Their hunch proved correct. The leucine allele in the gene for Factor XIII which in epidemiological studies protected those who had it from myocardial infarction, but did not seem to make the structure of the clot any more amenable to being broken down at low fibrinogen levels turned out to be cardioprotective at high fibrinogen levels.

The study in The Lancet reports their experiments exploring this effect in more detail. They used plasma from patients who had had strokes, who were either homozygous for valine, homozygous for leucine, or heterozygous at the codon 34 polymorphism. The researchers found that blood clots formed in samples from those homozygous for valine were less permeable and had a tighter structure than those who were homozygous for leucine, in the presence of high concentrations of fibrinogen. Those who were heterozygous showed intermediate results.

Grant and his colleagues confirmed those results with scanning electron micrographs of the fibrin clots, which showed thinner fibers with smaller pores (which are thus less permeable to enzymes that could break down the clot). They also were able to replicate their results using an in vitro system.

"The importance of this finding is that it demonstrates some of the complexities that can occur in this system," Grant said, "as well as providing a real mechanism for how a mutation can affect vascular risk. We know that hyperfibrinogenaemia is a risk factor for heart disease, and this mutation rather beautifully and in a very coherent way only becomes cardioprotective at high levels of fibrinogen."

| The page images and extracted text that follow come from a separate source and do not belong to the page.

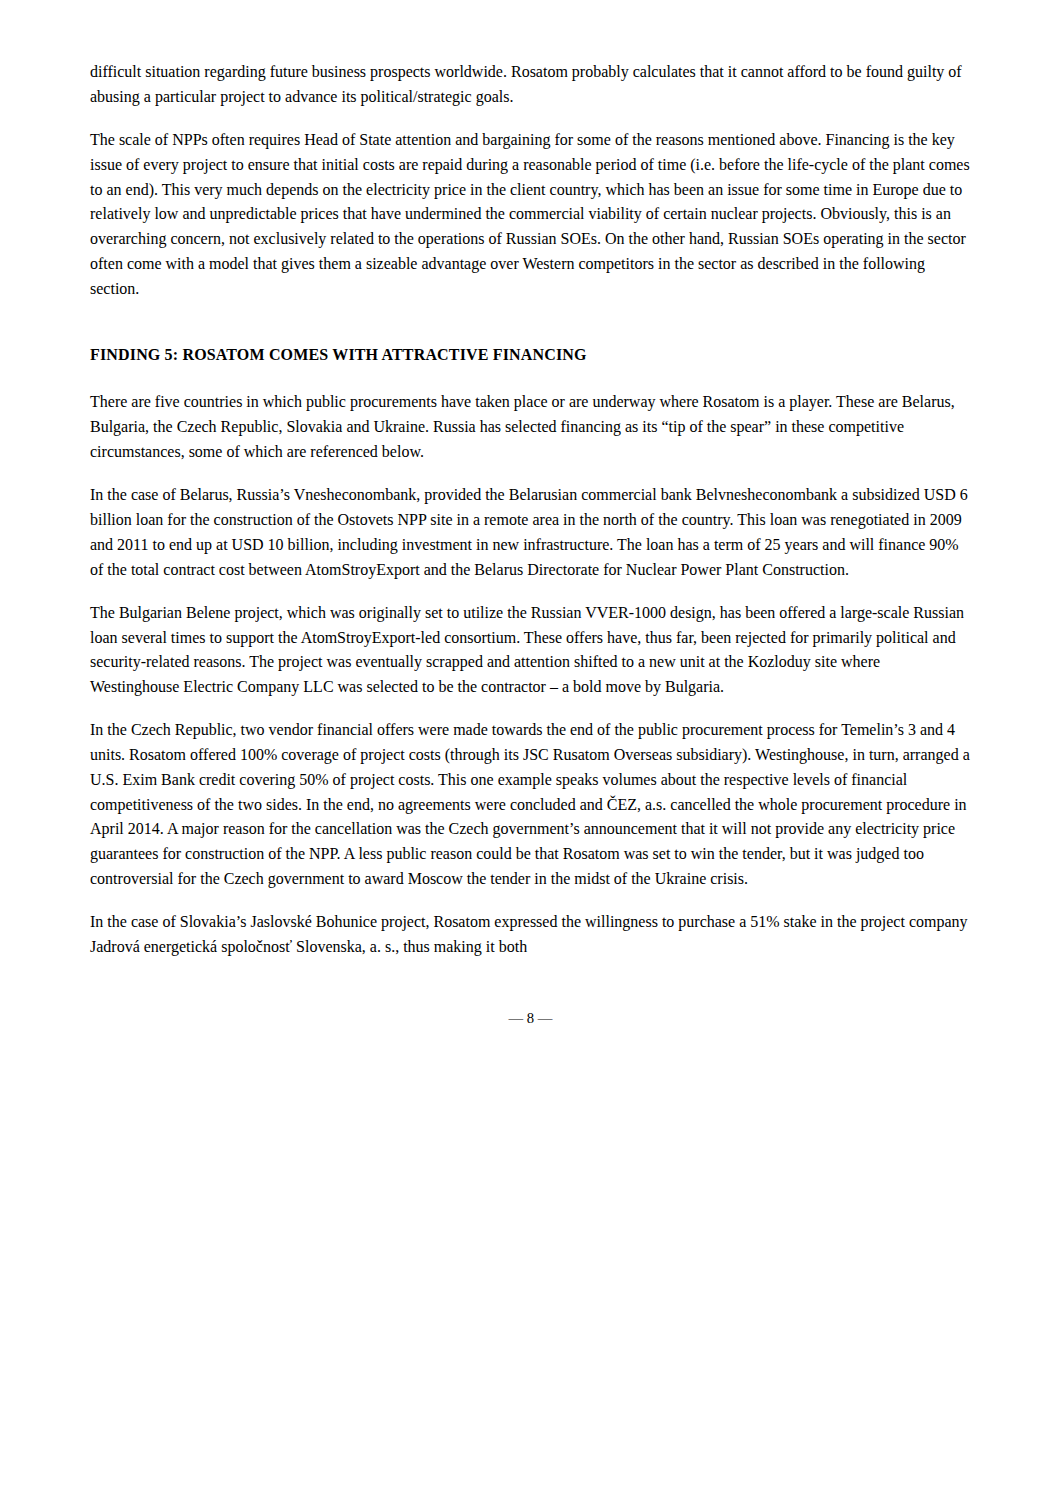difficult situation regarding future business prospects worldwide. Rosatom probably calculates that it cannot afford to be found guilty of abusing a particular project to advance its political/strategic goals.
The scale of NPPs often requires Head of State attention and bargaining for some of the reasons mentioned above. Financing is the key issue of every project to ensure that initial costs are repaid during a reasonable period of time (i.e. before the life-cycle of the plant comes to an end). This very much depends on the electricity price in the client country, which has been an issue for some time in Europe due to relatively low and unpredictable prices that have undermined the commercial viability of certain nuclear projects. Obviously, this is an overarching concern, not exclusively related to the operations of Russian SOEs. On the other hand, Russian SOEs operating in the sector often come with a model that gives them a sizeable advantage over Western competitors in the sector as described in the following section.
Finding 5: Rosatom comes with attractive financing
There are five countries in which public procurements have taken place or are underway where Rosatom is a player. These are Belarus, Bulgaria, the Czech Republic, Slovakia and Ukraine. Russia has selected financing as its “tip of the spear” in these competitive circumstances, some of which are referenced below.
In the case of Belarus, Russia’s Vnesheconombank, provided the Belarusian commercial bank Belvnesheconombank a subsidized USD 6 billion loan for the construction of the Ostovets NPP site in a remote area in the north of the country. This loan was renegotiated in 2009 and 2011 to end up at USD 10 billion, including investment in new infrastructure. The loan has a term of 25 years and will finance 90% of the total contract cost between AtomStroyExport and the Belarus Directorate for Nuclear Power Plant Construction.
The Bulgarian Belene project, which was originally set to utilize the Russian VVER-1000 design, has been offered a large-scale Russian loan several times to support the AtomStroyExport-led consortium. These offers have, thus far, been rejected for primarily political and security-related reasons. The project was eventually scrapped and attention shifted to a new unit at the Kozloduy site where Westinghouse Electric Company LLC was selected to be the contractor – a bold move by Bulgaria.
In the Czech Republic, two vendor financial offers were made towards the end of the public procurement process for Temelin’s 3 and 4 units. Rosatom offered 100% coverage of project costs (through its JSC Rusatom Overseas subsidiary). Westinghouse, in turn, arranged a U.S. Exim Bank credit covering 50% of project costs. This one example speaks volumes about the respective levels of financial competitiveness of the two sides. In the end, no agreements were concluded and ČEZ, a.s. cancelled the whole procurement procedure in April 2014. A major reason for the cancellation was the Czech government’s announcement that it will not provide any electricity price guarantees for construction of the NPP. A less public reason could be that Rosatom was set to win the tender, but it was judged too controversial for the Czech government to award Moscow the tender in the midst of the Ukraine crisis.
In the case of Slovakia’s Jaslovské Bohunice project, Rosatom expressed the willingness to purchase a 51% stake in the project company Jadrová energetická spoločnosť Slovenska, a. s., thus making it both
— 8 —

The team will be continuing its work on the genetic and environmental factors that alter fibrin structure and make it more thrombotic. That will include looking at the effects of glycosylation, and of glucose itself, on fibrin. "We will also be taking a proteomic approach," Grant said. "Ultimately, we hope to gain a better understanding of the mechanism of fibrin formation and how we can influence this process."